[Transcribed page text]
-- -- --

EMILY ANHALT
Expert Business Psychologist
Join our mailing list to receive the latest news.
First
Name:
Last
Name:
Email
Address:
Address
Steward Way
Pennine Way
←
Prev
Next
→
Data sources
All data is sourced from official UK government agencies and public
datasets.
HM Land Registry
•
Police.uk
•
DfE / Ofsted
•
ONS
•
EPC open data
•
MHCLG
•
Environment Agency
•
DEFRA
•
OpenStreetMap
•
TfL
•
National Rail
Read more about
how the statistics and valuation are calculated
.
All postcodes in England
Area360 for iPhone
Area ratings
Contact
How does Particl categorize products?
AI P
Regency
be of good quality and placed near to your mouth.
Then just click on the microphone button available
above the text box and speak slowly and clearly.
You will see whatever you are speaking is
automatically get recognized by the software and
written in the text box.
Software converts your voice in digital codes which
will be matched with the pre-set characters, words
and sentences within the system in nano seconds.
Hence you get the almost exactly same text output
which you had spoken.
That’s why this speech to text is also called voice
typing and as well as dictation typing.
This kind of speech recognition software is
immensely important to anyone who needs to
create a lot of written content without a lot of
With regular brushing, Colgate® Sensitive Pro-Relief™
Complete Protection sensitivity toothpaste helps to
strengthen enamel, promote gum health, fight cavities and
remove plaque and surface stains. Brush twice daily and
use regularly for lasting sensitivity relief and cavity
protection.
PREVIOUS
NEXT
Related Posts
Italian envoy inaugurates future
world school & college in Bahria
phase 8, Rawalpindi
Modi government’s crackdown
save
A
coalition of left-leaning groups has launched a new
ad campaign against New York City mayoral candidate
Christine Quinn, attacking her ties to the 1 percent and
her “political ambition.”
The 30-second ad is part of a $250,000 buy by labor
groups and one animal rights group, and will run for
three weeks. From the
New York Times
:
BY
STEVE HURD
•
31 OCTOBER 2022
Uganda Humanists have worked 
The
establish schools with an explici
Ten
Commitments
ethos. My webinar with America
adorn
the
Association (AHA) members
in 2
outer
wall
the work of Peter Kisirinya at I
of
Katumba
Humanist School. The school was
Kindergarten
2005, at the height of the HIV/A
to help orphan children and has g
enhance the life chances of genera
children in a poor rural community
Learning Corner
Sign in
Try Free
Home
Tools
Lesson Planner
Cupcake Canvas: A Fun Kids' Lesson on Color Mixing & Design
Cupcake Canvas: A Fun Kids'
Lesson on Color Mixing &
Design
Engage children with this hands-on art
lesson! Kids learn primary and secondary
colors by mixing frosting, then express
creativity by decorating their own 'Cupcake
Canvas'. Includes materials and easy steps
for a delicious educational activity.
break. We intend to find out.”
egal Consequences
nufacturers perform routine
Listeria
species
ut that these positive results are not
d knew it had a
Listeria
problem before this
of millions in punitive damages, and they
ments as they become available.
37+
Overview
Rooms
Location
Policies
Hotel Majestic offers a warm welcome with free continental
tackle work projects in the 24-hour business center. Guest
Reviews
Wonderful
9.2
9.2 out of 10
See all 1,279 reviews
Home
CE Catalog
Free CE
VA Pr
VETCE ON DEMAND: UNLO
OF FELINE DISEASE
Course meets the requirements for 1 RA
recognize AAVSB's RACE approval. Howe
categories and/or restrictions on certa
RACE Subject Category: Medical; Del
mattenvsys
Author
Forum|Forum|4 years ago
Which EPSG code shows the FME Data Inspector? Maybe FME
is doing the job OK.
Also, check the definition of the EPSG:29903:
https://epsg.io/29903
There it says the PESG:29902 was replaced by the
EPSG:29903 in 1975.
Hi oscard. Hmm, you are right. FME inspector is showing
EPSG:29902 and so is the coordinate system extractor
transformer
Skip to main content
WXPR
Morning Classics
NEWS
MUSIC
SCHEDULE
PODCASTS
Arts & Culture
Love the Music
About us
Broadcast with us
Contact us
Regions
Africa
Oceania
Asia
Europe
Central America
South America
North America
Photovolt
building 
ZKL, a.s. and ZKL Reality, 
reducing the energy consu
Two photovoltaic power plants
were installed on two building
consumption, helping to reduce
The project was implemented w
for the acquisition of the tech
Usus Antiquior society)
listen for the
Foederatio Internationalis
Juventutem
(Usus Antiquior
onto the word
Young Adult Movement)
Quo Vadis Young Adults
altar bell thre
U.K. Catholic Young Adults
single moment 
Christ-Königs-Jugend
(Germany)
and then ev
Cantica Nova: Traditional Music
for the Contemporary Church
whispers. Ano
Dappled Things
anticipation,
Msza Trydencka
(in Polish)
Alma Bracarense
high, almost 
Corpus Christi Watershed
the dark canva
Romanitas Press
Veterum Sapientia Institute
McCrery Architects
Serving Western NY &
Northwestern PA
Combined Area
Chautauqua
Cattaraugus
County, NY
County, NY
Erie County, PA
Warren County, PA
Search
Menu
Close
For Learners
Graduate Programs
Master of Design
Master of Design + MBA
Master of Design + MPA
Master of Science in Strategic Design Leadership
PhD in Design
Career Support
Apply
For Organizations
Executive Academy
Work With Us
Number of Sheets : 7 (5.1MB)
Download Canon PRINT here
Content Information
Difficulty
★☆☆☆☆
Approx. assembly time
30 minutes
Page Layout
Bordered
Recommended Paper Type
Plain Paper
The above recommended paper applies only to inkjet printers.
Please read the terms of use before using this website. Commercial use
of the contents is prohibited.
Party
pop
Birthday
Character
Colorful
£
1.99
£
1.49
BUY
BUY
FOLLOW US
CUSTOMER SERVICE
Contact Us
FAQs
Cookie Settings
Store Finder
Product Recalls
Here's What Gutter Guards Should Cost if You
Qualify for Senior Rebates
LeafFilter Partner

-- -- --

*TASK ITEM:*
Can you change "Store Finder" to "Store Locator" everywhere in the data above and keep every other line as it is?

*REPLY TO THE TASK:*
EMILY ANHALT
Expert Business Psychologist
Join our mailing list to receive the latest news.
First
Name:
Last
Name:
Email
Address:
Address
Steward Way
Pennine Way
←
Prev
Next
→
Data sources
All data is sourced from official UK government agencies and public
datasets.
HM Land Registry
•
Police.uk
•
DfE / Ofsted
•
ONS
•
EPC open data
•
MHCLG
•
Environment Agency
•
DEFRA
•
OpenStreetMap
•
TfL
•
National Rail
Read more about
how the statistics and valuation are calculated
.
All postcodes in England
Area360 for iPhone
Area ratings
Contact
How does Particl categorize products?
AI P
Regency
be of good quality and placed near to your mouth.
Then just click on the microphone button available
above the text box and speak slowly and clearly.
You will see whatever you are speaking is
automatically get recognized by the software and
written in the text box.
Software converts your voice in digital codes which
will be matched with the pre-set characters, words
and sentences within the system in nano seconds.
Hence you get the almost exactly same text output
which you had spoken.
That’s why this speech to text is also called voice
typing and as well as dictation typing.
This kind of speech recognition software is
immensely important to anyone who needs to
create a lot of written content without a lot of
With regular brushing, Colgate® Sensitive Pro-Relief™
Complete Protection sensitivity toothpaste helps to
strengthen enamel, promote gum health, fight cavities and
remove plaque and surface stains. Brush twice daily and
use regularly for lasting sensitivity relief and cavity
protection.
PREVIOUS
NEXT
Related Posts
Italian envoy inaugurates future
world school & college in Bahria
phase 8, Rawalpindi
Modi government’s crackdown
save
A
coalition of left-leaning groups has launched a new
ad campaign against New York City mayoral candidate
Christine Quinn, attacking her ties to the 1 percent and
her “political ambition.”
The 30-second ad is part of a $250,000 buy by labor
groups and one animal rights group, and will run for
three weeks. From the
New York Times
:
BY
STEVE HURD
•
31 OCTOBER 2022
Uganda Humanists have worked 
The
establish schools with an explici
Ten
Commitments
ethos. My webinar with America
adorn
the
Association (AHA) members
in 2
outer
wall
the work of Peter Kisirinya at I
of
Katumba
Humanist School. The school was
Kindergarten
2005, at the height of the HIV/A
to help orphan children and has g
enhance the life chances of genera
children in a poor rural community
Learning Corner
Sign in
Try Free
Home
Tools
Lesson Planner
Cupcake Canvas: A Fun Kids' Lesson on Color Mixing & Design
Cupcake Canvas: A Fun Kids'
Lesson on Color Mixing &
Design
Engage children with this hands-on art
lesson! Kids learn primary and secondary
colors by mixing frosting, then express
creativity by decorating their own 'Cupcake
Canvas'. Includes materials and easy steps
for a delicious educational activity.
break. We intend to find out.”
egal Consequences
nufacturers perform routine
Listeria
species
ut that these positive results are not
d knew it had a
Listeria
problem before this
of millions in punitive damages, and they
ments as they become available.
37+
Overview
Rooms
Location
Policies
Hotel Majestic offers a warm welcome with free continental
tackle work projects in the 24-hour business center. Guest
Reviews
Wonderful
9.2
9.2 out of 10
See all 1,279 reviews
Home
CE Catalog
Free CE
VA Pr
VETCE ON DEMAND: UNLO
OF FELINE DISEASE
Course meets the requirements for 1 RA
recognize AAVSB's RACE approval. Howe
categories and/or restrictions on certa
RACE Subject Category: Medical; Del
mattenvsys
Author
Forum|Forum|4 years ago
Which EPSG code shows the FME Data Inspector? Maybe FME
is doing the job OK.
Also, check the definition of the EPSG:29903:
https://epsg.io/29903
There it says the PESG:29902 was replaced by the
EPSG:29903 in 1975.
Hi oscard. Hmm, you are right. FME inspector is showing
EPSG:29902 and so is the coordinate system extractor
transformer
Skip to main content
WXPR
Morning Classics
NEWS
MUSIC
SCHEDULE
PODCASTS
Arts & Culture
Love the Music
About us
Broadcast with us
Contact us
Regions
Africa
Oceania
Asia
Europe
Central America
South America
North America
Photovolt
building 
ZKL, a.s. and ZKL Reality, 
reducing the energy consu
Two photovoltaic power plants
were installed on two building
consumption, helping to reduce
The project was implemented w
for the acquisition of the tech
Usus Antiquior society)
listen for the
Foederatio Internationalis
Juventutem
(Usus Antiquior
onto the word
Young Adult Movement)
Quo Vadis Young Adults
altar bell thre
U.K. Catholic Young Adults
single moment 
Christ-Königs-Jugend
(Germany)
and then ev
Cantica Nova: Traditional Music
for the Contemporary Church
whispers. Ano
Dappled Things
anticipation,
Msza Trydencka
(in Polish)
Alma Bracarense
high, almost 
Corpus Christi Watershed
the dark canva
Romanitas Press
Veterum Sapientia Institute
McCrery Architects
Serving Western NY &
Northwestern PA
Combined Area
Chautauqua
Cattaraugus
County, NY
County, NY
Erie County, PA
Warren County, PA
Search
Menu
Close
For Learners
Graduate Programs
Master of Design
Master of Design + MBA
Master of Design + MPA
Master of Science in Strategic Design Leadership
PhD in Design
Career Support
Apply
For Organizations
Executive Academy
Work With Us
Number of Sheets : 7 (5.1MB)
Download Canon PRINT here
Content Information
Difficulty
★☆☆☆☆
Approx. assembly time
30 minutes
Page Layout
Bordered
Recommended Paper Type
Plain Paper
The above recommended paper applies only to inkjet printers.
Please read the terms of use before using this website. Commercial use
of the contents is prohibited.
Party
pop
Birthday
Character
Colorful
£
1.99
£
1.49
BUY
BUY
FOLLOW US
CUSTOMER SERVICE
Contact Us
FAQs
Cookie Settings
Store Locator
Product Recalls
Here's What Gutter Guards Should Cost if You
Qualify for Senior Rebates
LeafFilter Partner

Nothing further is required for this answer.